I’m speaking for Friends of the Earth, an environmental group with a 45 year history of work to stop over-development in the Hudson River from Battery Park City North to West 59th Street, New York water and land now controlled by Hudson River Park Trust authority (HRPT).
The authority controls 60 acres of NY land and 490 acres of Hudson water, as part of a bad city/state deal after the defeat of the interstate highway and landfill development plan called Westway in 1985. NY elected officials do not control this valuable property, and no taxes flow from the Authority-dictated uses. New York is the loser while HRPT enriches its Robert Moses-style fiefdom, the view disappears, the important fisheries habitat is ruined, and storms threaten structures and people.
The current attempt to rewrite the rules is not the way to improve a bad situation. End HRPT authority control so New York regains control of its land and river. Tear down piers that need huge investment for underpinnings—like Pier 40. New Yorkers should not have to pay to create building sites for real estate moguls. The proposed draft legislation speaks of Pier 40—hilariously—as an “historical structure.” It is a dumpy industrial shed built in the early 1960s.

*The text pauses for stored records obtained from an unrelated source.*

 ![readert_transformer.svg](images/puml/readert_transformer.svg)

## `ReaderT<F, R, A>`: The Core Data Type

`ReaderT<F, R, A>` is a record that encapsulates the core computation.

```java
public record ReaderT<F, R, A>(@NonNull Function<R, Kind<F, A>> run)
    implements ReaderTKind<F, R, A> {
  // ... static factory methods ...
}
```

The Park is complete. The 60 green land acres require only inexpensive upkeep. Reject the baloney about needing to build offices, condos, big stores, etc., on piers that require huge investments in pilings.
Earlier HRPT legislation changes saddled taxpayers with payment for insurance claims in the HRPT territory. End the waste.
Preserve the River’s nationally important fisheries habitat. Stop misuse of 490 acres of water. Preserve priceless views. Avoid the dangers from increasing climate change storms like Sandy. Build on land if the building or sports field is needed.
Promoting building in and on the Hudson River benefits only the already rich real estate guys and wastes resources needed for schools, hospitals and mass transit.